免疫細胞には白血球とリンパ球があり、白血球のマクロファージがウイルスを取り込んで処理をすると、どんなウイルスが、どれほどいるかという情報をサイトカインを通じて放出します。それを受けてリンパ球のT細胞とB細胞が働き出します。T細胞は直接外敵を攻撃する働きがあり、ミサイルのように直撃するキラーT細胞、キラー細胞の働きを強化するヘルパーT細胞、キラー細胞が働きすぎないように抑制するサプレッサーT細胞がセットで働いています。
T細胞だけでは対応できないときには、B細胞が抗体を作り出して、この抗体がウイルスなどの外敵と戦う、というように一般に説明されています。一般に説明されているということは、そうではないことも起こっているということですが、その起こっていることについて知られるようになったのは新型コロナウイルスの感染を抑制するための方法が報道されてからです。
今回の話題の主役はヘルパーT細胞です。ヘルパーT細胞がキラーT細胞を活性化させることは変わりがない事実ですが、それと同時にヘルパーT細胞にはB細胞を活性化させることが明らかにされました。これまではマクロファージから放出される情報伝達物質のサイトカインがT細胞もB細胞の働きを高めると考えられていましたが、実際にはT細胞の一つのヘルパーT細胞がB細胞を活性化させて、それによって抗体がウイルスを攻撃(実際は中和)するようになるという流れであることがわかったわけです。
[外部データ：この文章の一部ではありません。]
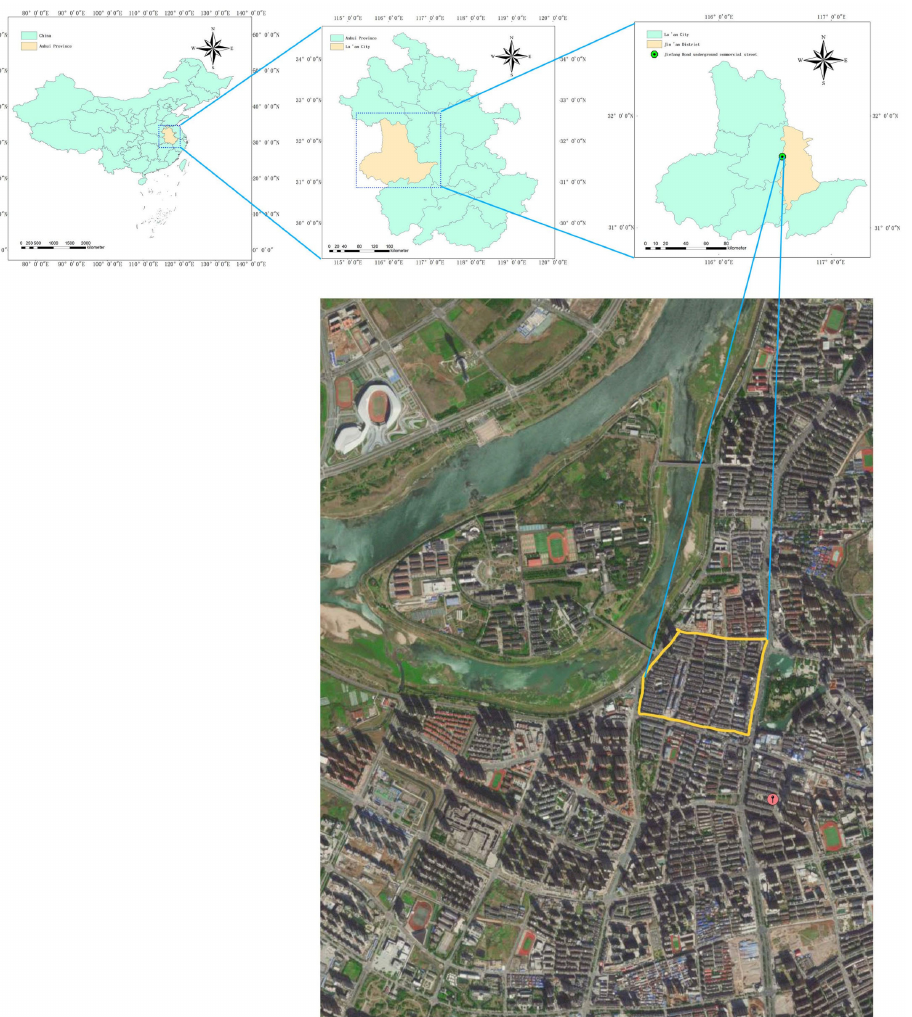
Figure 1. Study area and sampling sites in Lu’an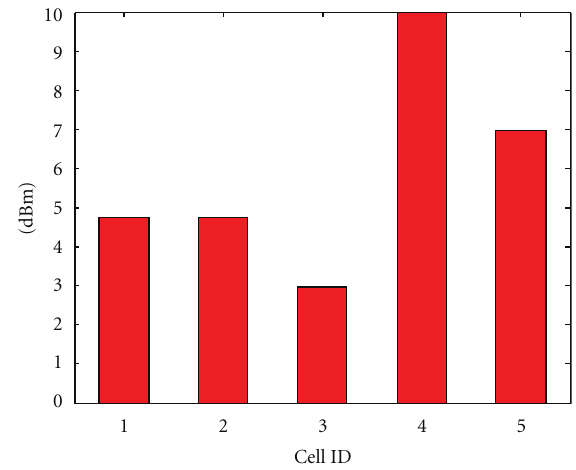
Figure 18: Load handled by the femtocells in exhaustive search (no. of FBSs = 5).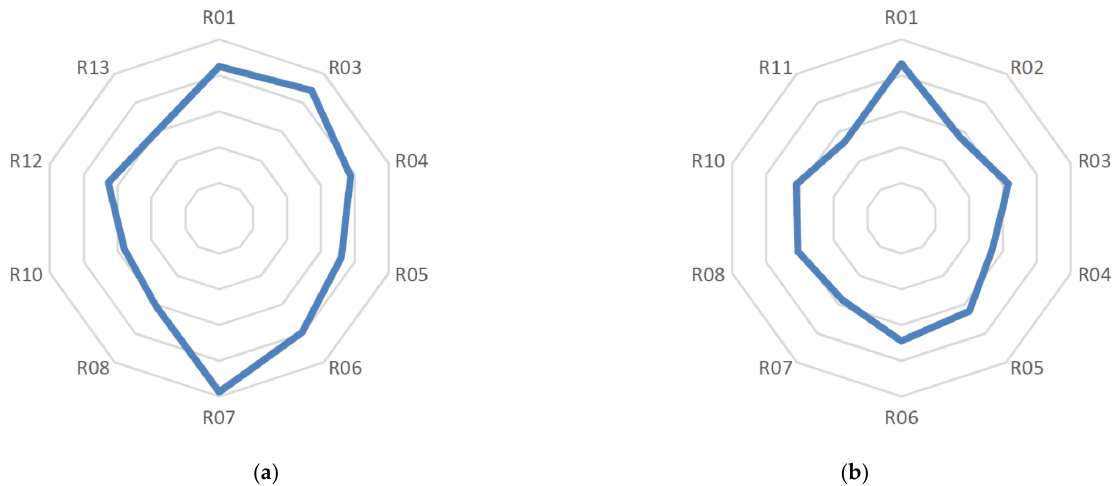
Figure 5. ( a ) Top 10 risks for time objective, ( b ) Top 10 risks for quality objective.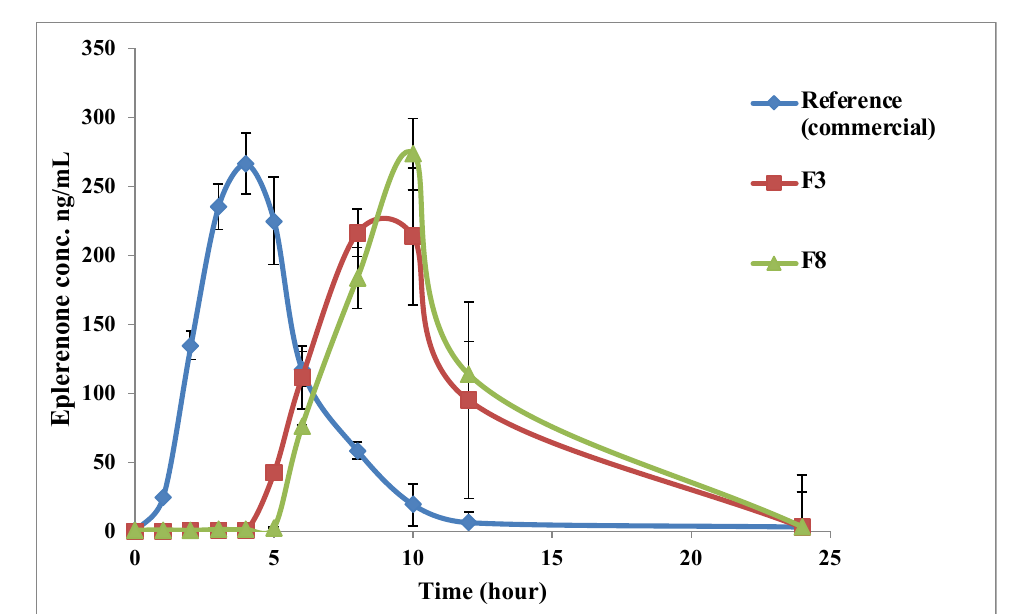
FIGURE 7 - Mean Eplerenone plasma concentration (ng/mL)/ time curve ± SD in subjects receiving commercial and tested tablets. *F3: contains 50 % PEO WSR in the coating layer, F8: contains 22 % Carbopol 71 G in the coating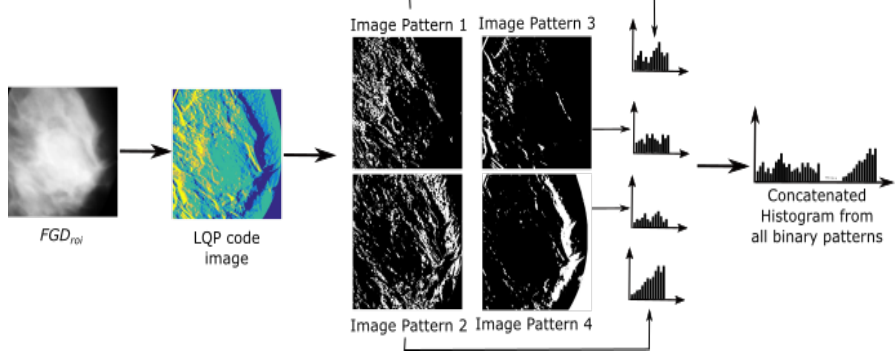
Figure 6. Four images of binary patterns generated from the LQP code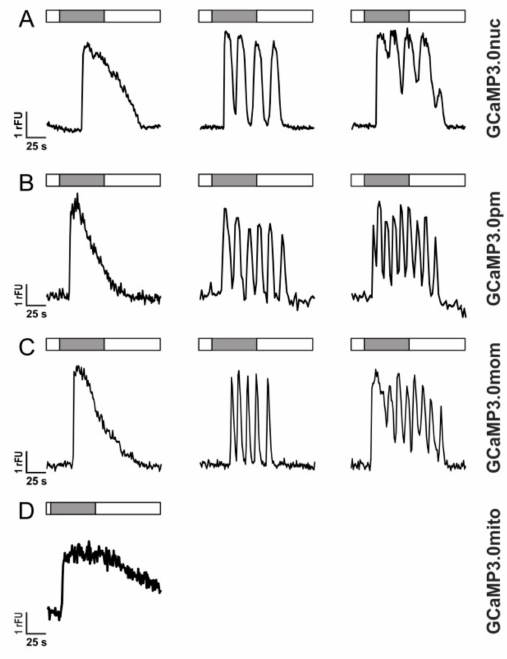
Figure 5. Histamine-induced Ca 2+ dynamics in HEK293 cells registered with GCaMP3.0 variants HEK293 cells were stably transfected with GCaMP3.0 variants: ( A ) GCaMP3.0nuc, ( B ) GCaMP3.0pm, ( C ) GCaMP3.0mom, and ( D ) GCaMP3.0mito. Cells were superfused with extracellular solution (ES: 120 mM NaCl, 5 mM KCl, 2 mM MgCl 2 , 2 mM CaCl 2 , 10 mM HEPES, 10 mM glucose, pH 7.4; white bar) or with ES containing 10 µ M histamine (gray bar). Ca 2+ -dependent fluorescence signals in individual cells were registered. Three types of signals were observed: (a) single transients (left row), oscillations (middle row), and oscillations on elevated basal fluorescence (right row). Except for GCaMP3.0mito ( D ) all other variants did not differ in detecting and tracing the cellular responses. The variants GCaMP3.0nuc, GCaMP3.0pm, and GCaMP3.0mom registered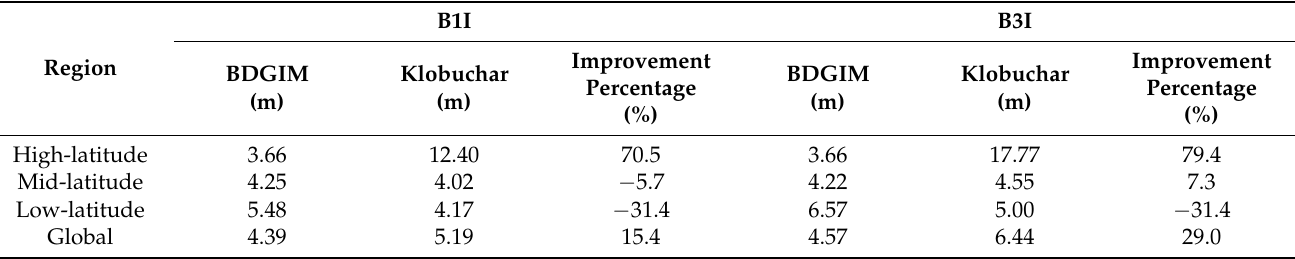
Table 5. Regional and global averages of the 3D accuracies of SPP with the BDGIM and the Klobuchar model for the BDS legacy signals B1I and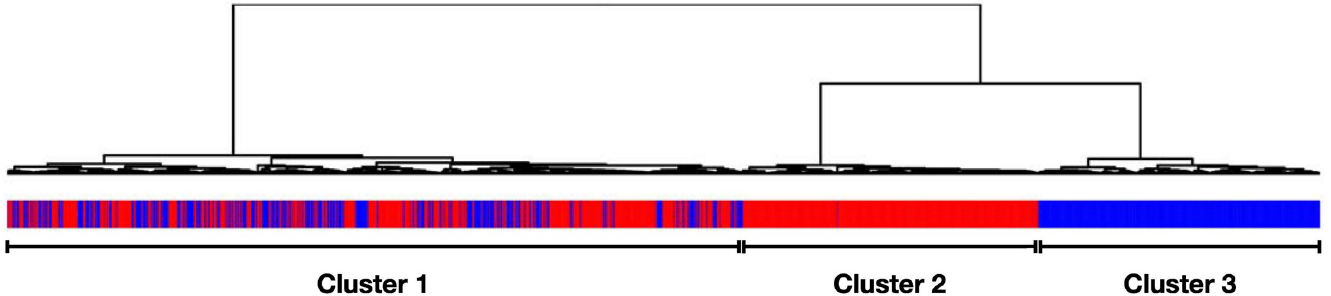
Fig 2. Dendrogram of clustering results based on differentially expressed genes. Custom annotation illustrates the actual sample classification. Hierarchical clustering based on derived expression data identifies three main sub-groups (from left to right), with the first cluster containing both samples with sepsis patients (red) and non-sepsis samples (blue), a second cluster almost entirely comprising sepsis (red), and a third cluster exclusive to non-sepsis samples (blue).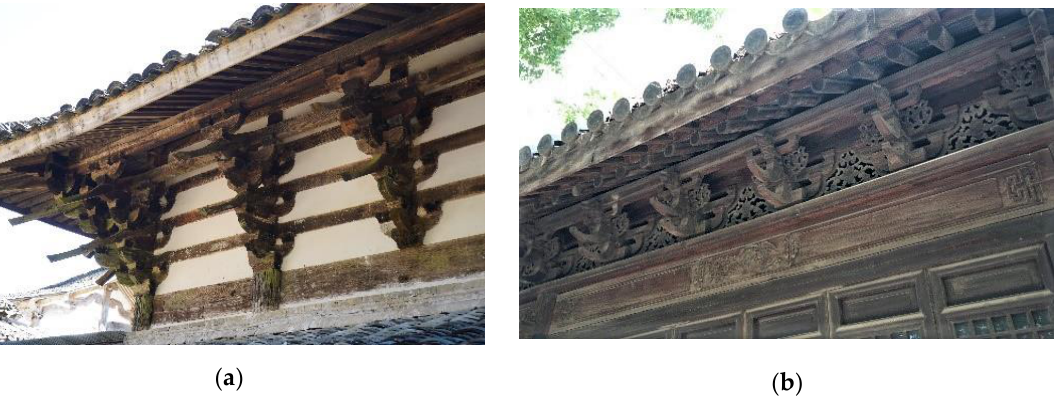
Figure 1. Two samples of the Dou-gong from the Yuan dynasty and Ming dynasty: ( a ) Shi-si Temple, Li-shui, Zhe-jiang, Yuan dynasty; ( b ) Wen Miao, Su-zhou, Jiang-su, Ming dynasty.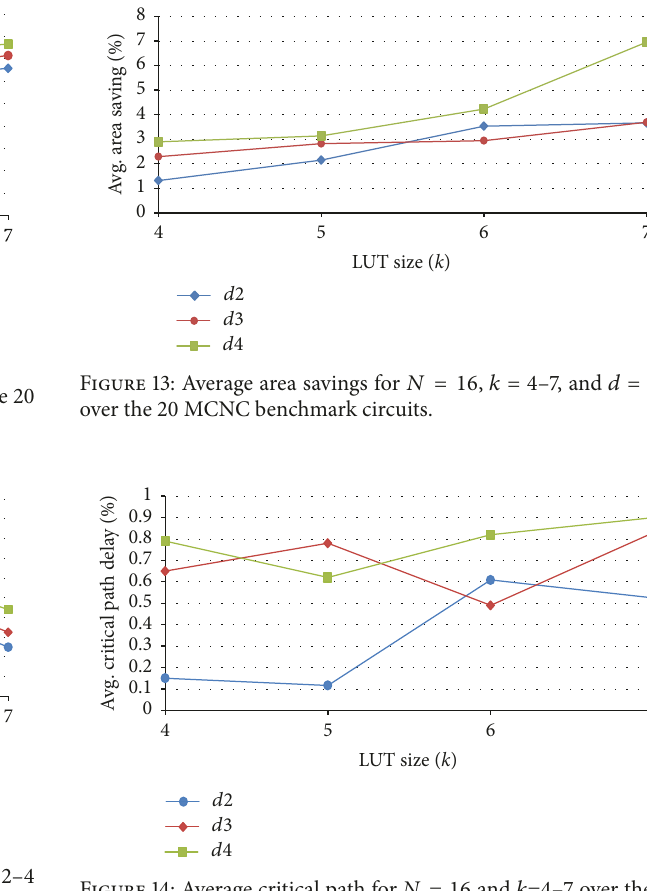
Figure 14: Average critical path for 𝑁 = 16 and 𝑘 =4–7 over the 20 MCNC benchmark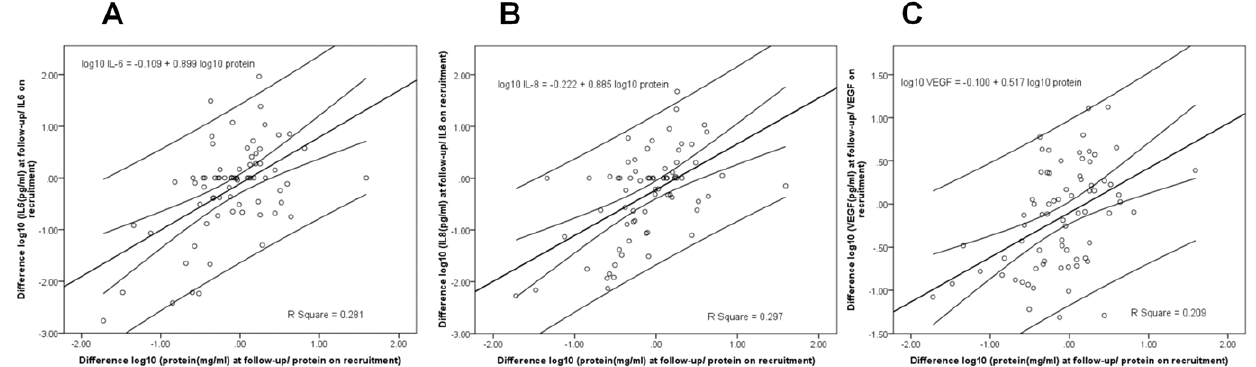
Figure 6. Regression analyses to determine the relationship between differences in standards and biomarkers over time. Scatter plots, based on data from 72 hematuric patients, plotting the differences between biomarker levels on recruitment and follow-up against the differences between protein levels on recruitment and follow-up for (A) IL-6, (B) IL-8 and (C) VEGF. The regression line and 95% confidence interval show significant associations (p , 0.0001 for all biomarkers). Differences in biomarker levels across time were associated with differences in protein levels.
抗体はウイルスを攻撃することはできても、人間の細胞に寄生して増殖しているウイルスを攻撃することはできません。感染した細胞を攻撃するのはキラーT細胞の役割であるので、抗体の役割を補い、キラーT細胞と抗体の協力関係によって新型コロナウイルスに対抗しているというわけです。抗体は感染すれば必ずB細胞が作り出すものの、抗体の中にはウイルスに対抗する能力が弱いものもあり、中には対抗する能力がないものもあります。さらに人間に害を与える悪玉抗体なるものもあるので、ヘルパーT細胞がキラーT細胞を活性化させるという働きがないと、ウイルスに対抗することができないということです。